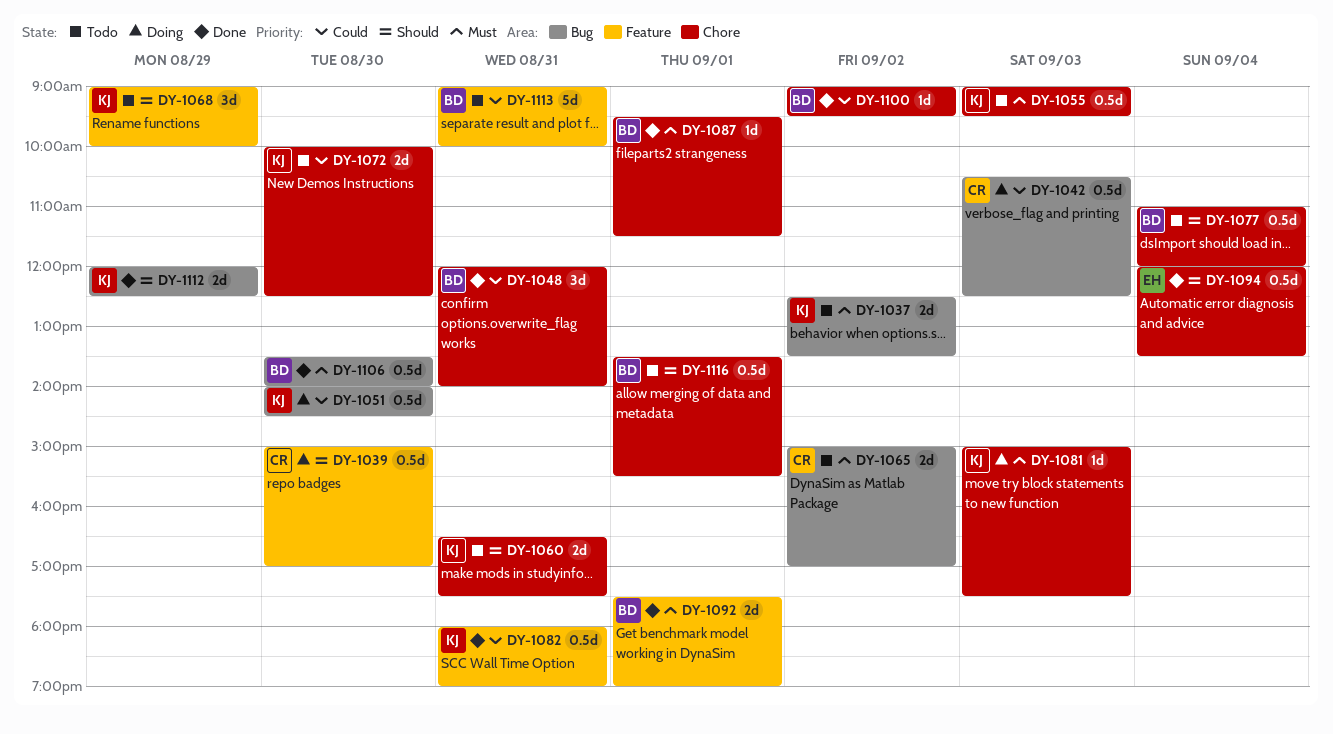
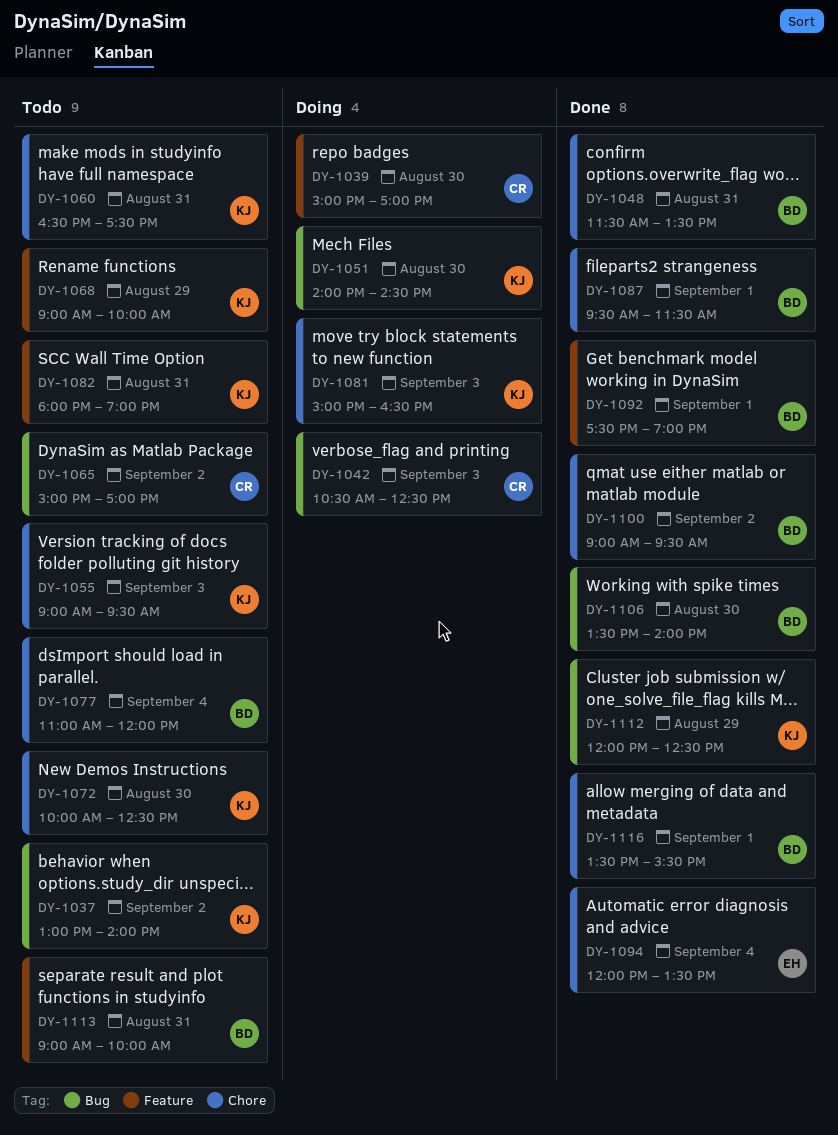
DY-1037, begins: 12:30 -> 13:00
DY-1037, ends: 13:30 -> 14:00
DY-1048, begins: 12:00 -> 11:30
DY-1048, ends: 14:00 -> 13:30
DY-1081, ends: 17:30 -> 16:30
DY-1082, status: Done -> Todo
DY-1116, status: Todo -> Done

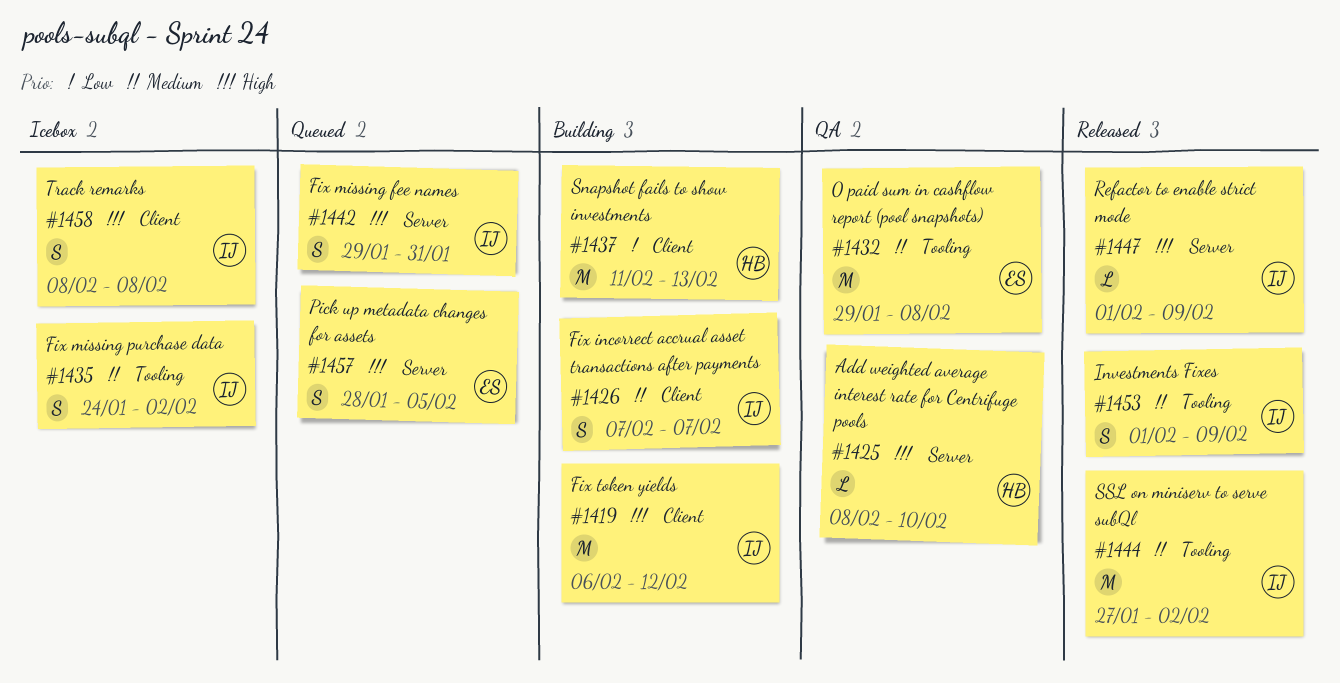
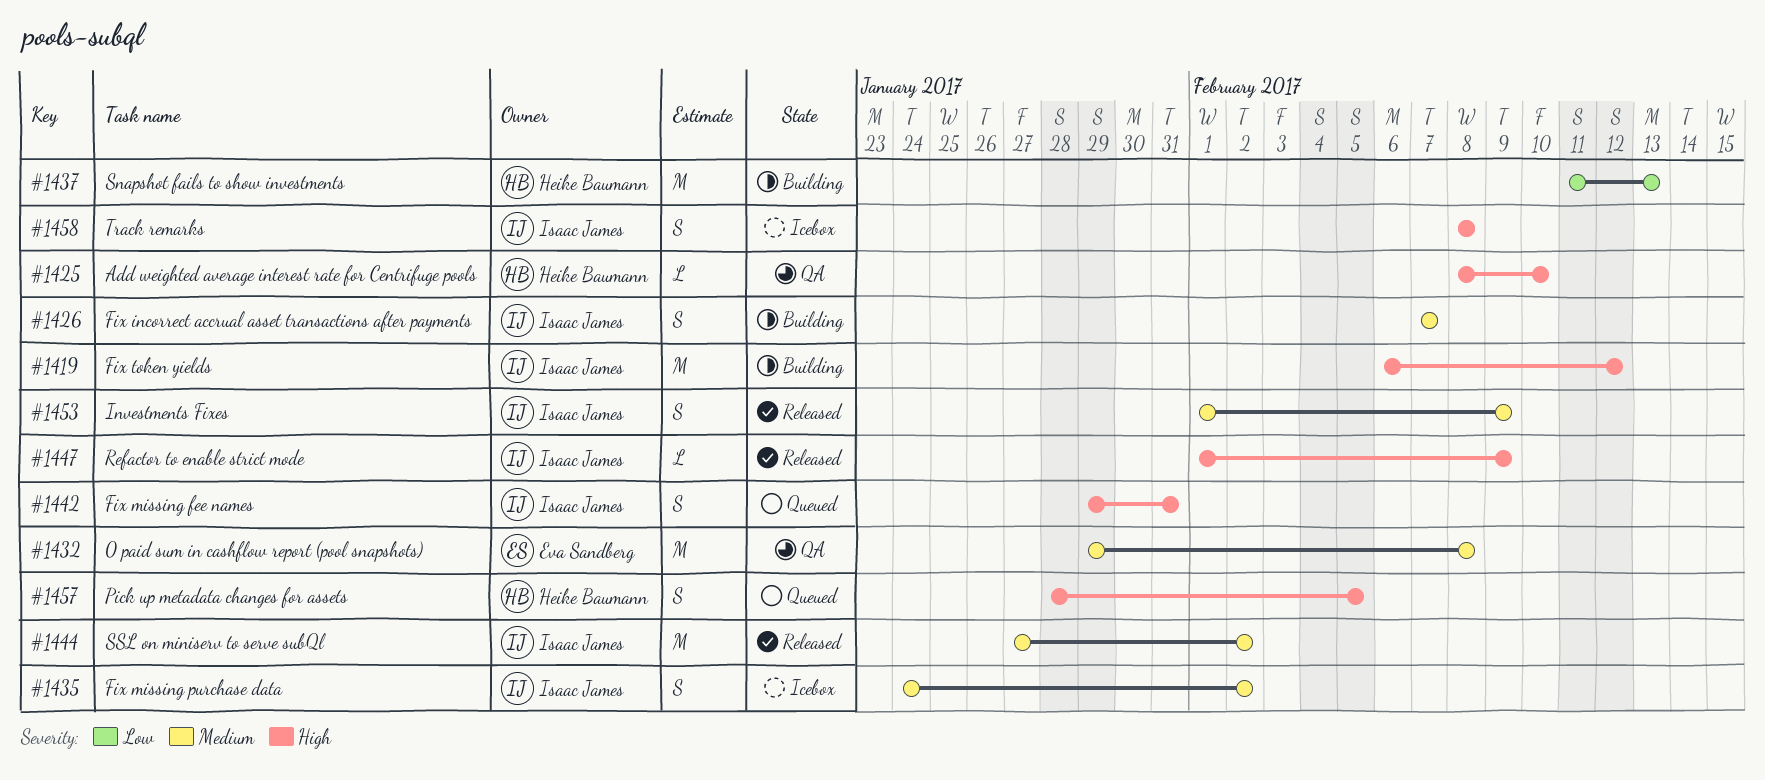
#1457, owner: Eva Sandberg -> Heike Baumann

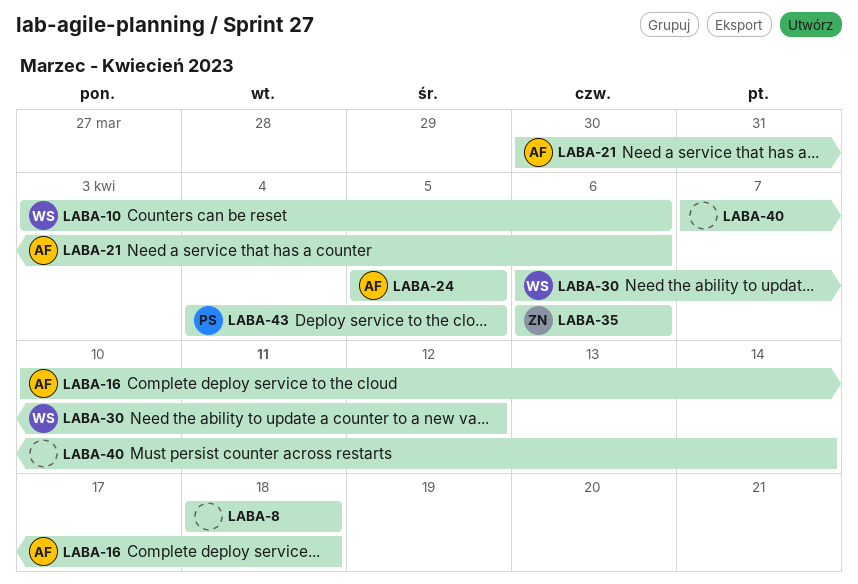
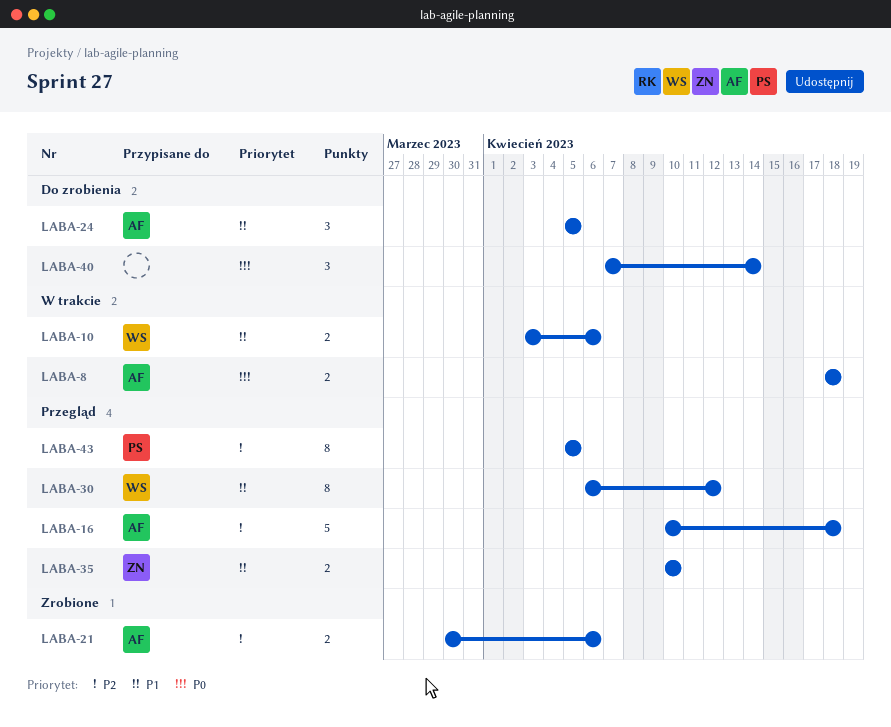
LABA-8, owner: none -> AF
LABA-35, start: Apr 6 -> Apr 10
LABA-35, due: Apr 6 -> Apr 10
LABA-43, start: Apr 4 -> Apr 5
——————
Reply with the count alone: how many lines of the records contain the string "begins"?

2